Jedes Jahr geben 2'400 Pflegende ihren Beruf auf

In seiner 20-köpfigen Klasse hätten im letzten Herbst drei Studierende bereits wieder abgebrochen, sagt Fabio. Die Studie des OBSAN ergab, dass jedes Jahr 2'400 Pflegende ihren Beruf aufgeben.

Dass der Personalmangel in der Pflege untragbare Zustände anzunehmen droht, ist keine Neuigkeit. Yvonne Ribi der SBK sagt: «Es ist längstens bekannt, dass die Arbeitsbedingungen verbessert werden müssen, die Berufsverweildauer tief ist. Die Zahlen und Argumente liegen seit Jahren auf dem Tisch.»

Im Jahr 2017 reichte der Schweizerische Berufsverband der Pflegefachpersonen beim Bund die Pflege-Initiative ein. Vergangene Woche richtete der SBK seine Forderungen in einem offenen Brief an den Bundesrat mit dem Appell, diese sofort umzusetzen.

«Wir fordern Taten. Leere Worte haben wir genug gehört», steht fettgedruckt in dem Brief.

Zeitmangel, Stress, emotionale Erschöpfung

Die Pflegenden klagen schon zu lange über Zeitmangel, unzuverlässige Schichtplanung, Stress und daraus folgende emotionale Erschöpfung, ohne das auf politischer Ebene gehandelt wurde, sagt Ribi. Durch die Corona-Krise und den öffentlichen Fokus sei lediglich deutlicher geworden, dass die Pflege systemrelevant ist. «Die vielen Klatschaktionen zeigen, die Bevölkerung steht hinter der Pflege und will, dass sich etwas verändert», sagt Ribi.
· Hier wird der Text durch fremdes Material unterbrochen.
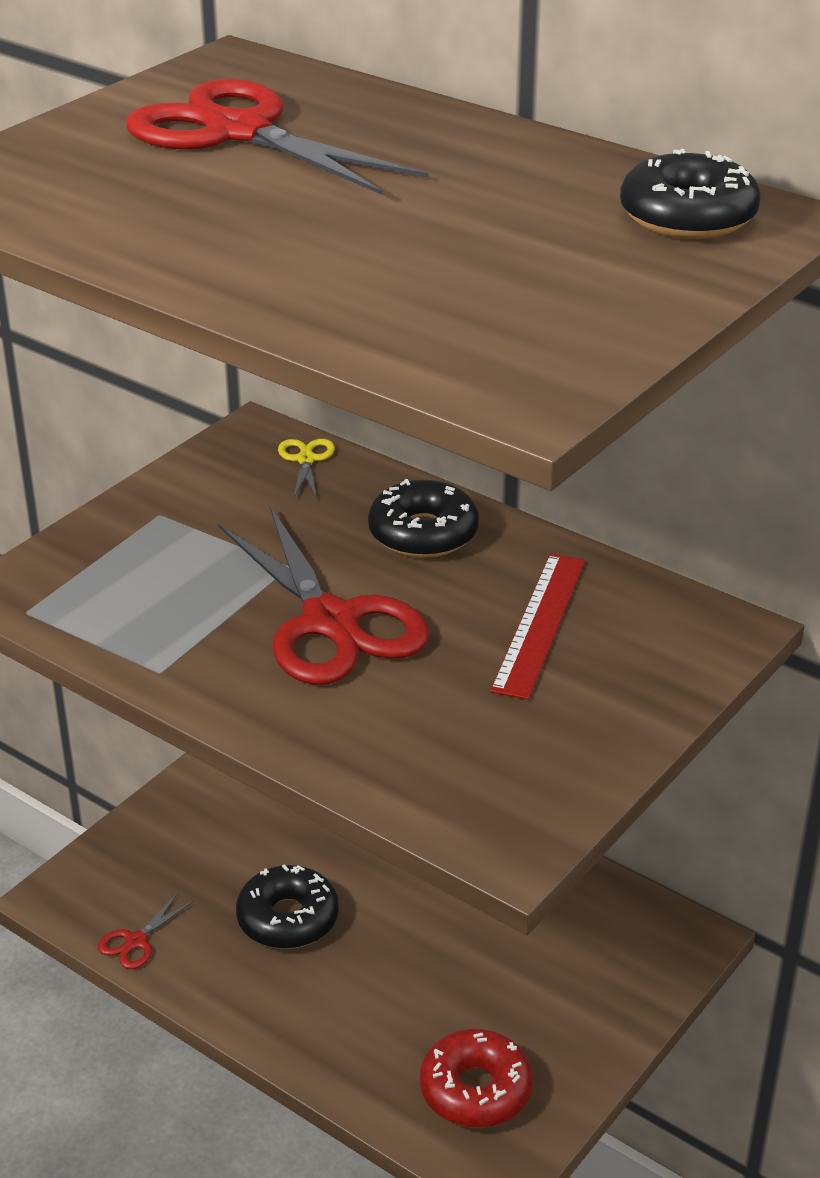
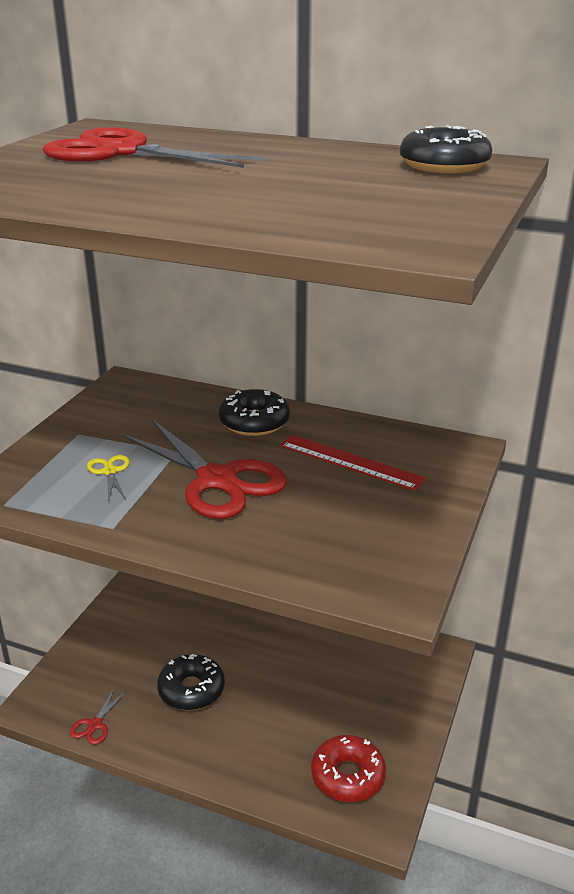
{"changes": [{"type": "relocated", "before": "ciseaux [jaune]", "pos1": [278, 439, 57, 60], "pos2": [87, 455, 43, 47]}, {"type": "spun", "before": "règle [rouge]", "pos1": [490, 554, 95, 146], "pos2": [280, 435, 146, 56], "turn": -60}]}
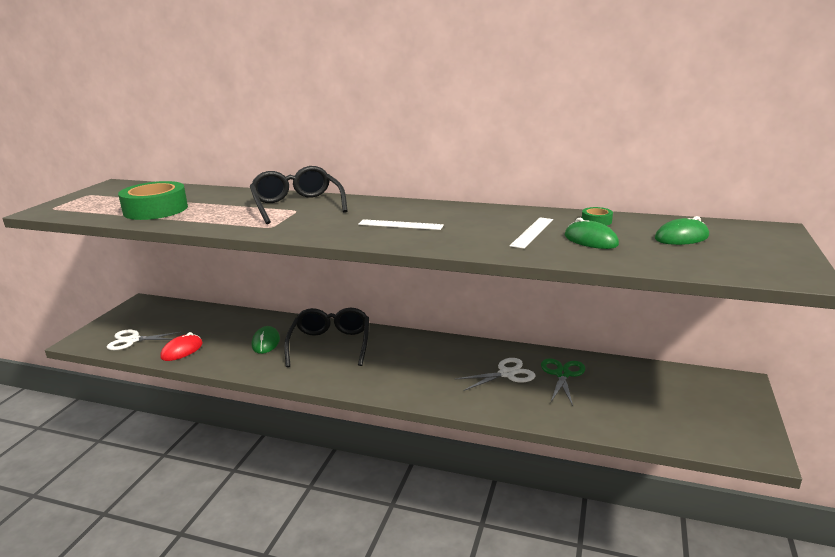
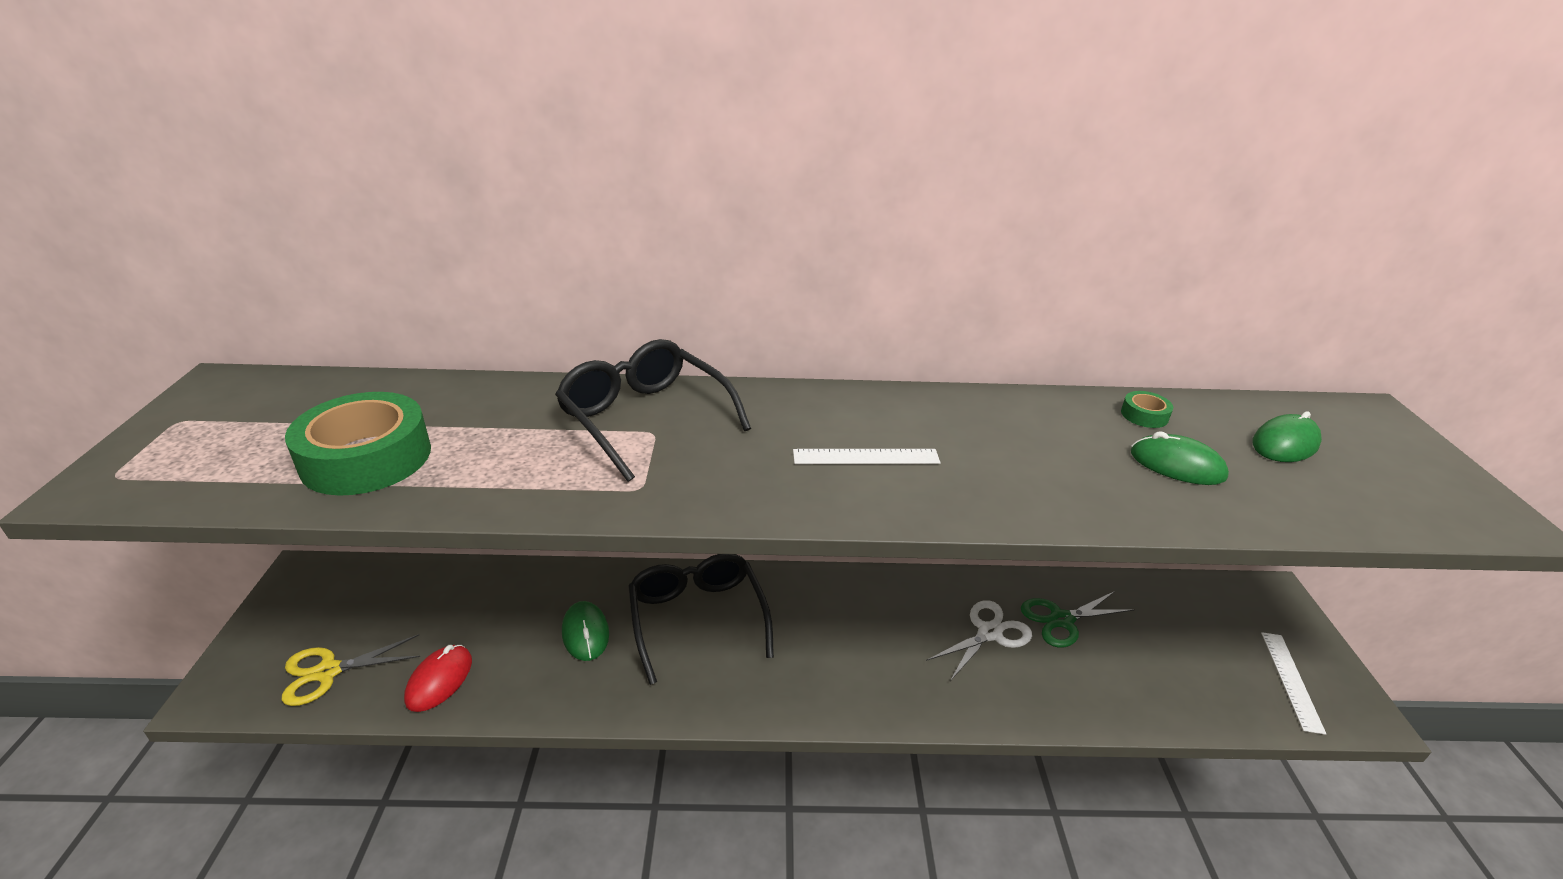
{"changes": [{"type": "colour", "before": "ciseaux [blanc]", "after": "ciseaux [jaune]", "pos1": [107, 329, 75, 21], "pos2": [282, 634, 138, 72]}, {"type": "spun", "before": "ciseaux [vert]", "pos1": [541, 358, 44, 48], "pos2": [1021, 591, 114, 57], "turn": -105}, {"type": "relocated", "before": "règle [blanc]", "pos1": [510, 217, 43, 32], "pos2": [1261, 632, 65, 103]}]}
Darum sei jetzt der richtige Zeitpunkt, den Politiker*innen die Forderungen nachhaltig in Erinnerung zu rufen.

Es sei das Mindeste, dass man Pflegende für ihre ausserordentlichen Leistungen mit einem Corona-Bonus belohne, sagt Ribi. Langfristig wolle man aber mit Hilfe der Pflege-Initiative dafür sorgen, dass der Beruf aufgewertet wird.

Das kann aber noch einige Jahre dauern. Denn dafür müssten die Parlamente den Notruf der SBK erhören und ihre Verantwortung, die Anliegen politisch voranzubringen, wahrnehmen.